CRC currently ranks third in tumor incidence rates, which may bring a huge economic burden on patients. Although great advancement in CRC treatment has been seen, the survival rate of CRC patients remains low, which may be related to the lack of a specific and efficient screening method for early stage disease. Some molecular biomarkers, such as CEA and CA19‐9, are widely used in clinical medicine. Nonetheless, the specificity and sensitivity of these conventional molecular biomarkers are dissatisfactory for clinical diagnosis and prognosis. Increasing evidence shows that lncRNAs are potential biomarkers in many types of human malignant tumors, including H19, HOTAIR, GACAT3, and LINC00152. In the present study, we demonstrated that the levels of GACAT3 and LINC00152 were significantly correlated to the depth of invasion, lymph node metastasis, TNM stage, and CA19‐9 level, which are known prognostic features of colon cancer. , , Furthermore, the diagnostic accuracy of GACAT3 and LINC00152 combined is higher than that of either one alone.

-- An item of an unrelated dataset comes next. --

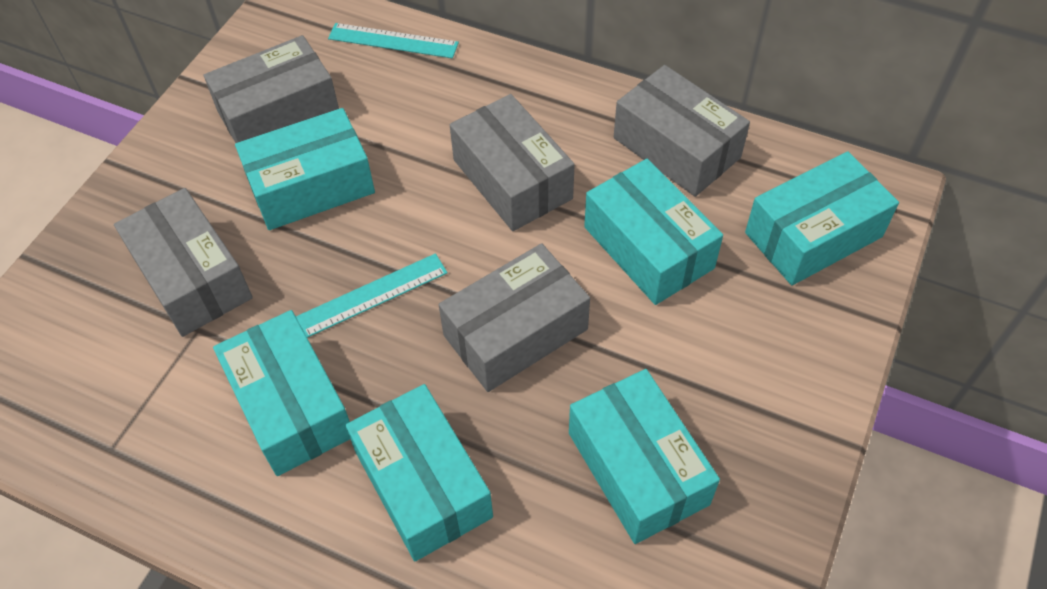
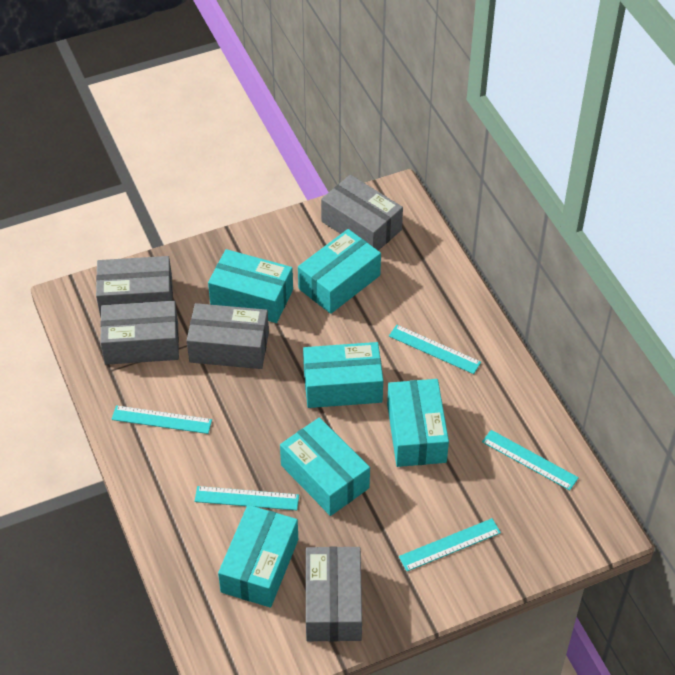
turquoise ruler: [296,253,448,338] [328,23,459,58] = 2 -> [112,405,212,434] [194,486,299,510] [389,325,481,374] [399,518,501,571] [482,430,579,490] = 5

In summary, our work shows that GACAT3 and LINC00152 are both overexpressed in CRC and they act as a ceRNA network. The levels of both lncRNAs are correlated with the depth of invasion, lymph node metastasis, TNM stage, and CA19‐9 level. A combination of GACAT3 and LINC00152 showed a superior diagnostic capacity compared with the use of the two molecules alone. Therefore, our data suggest that GACAT3 and LINC00152 may be a promising biomarker for CRC.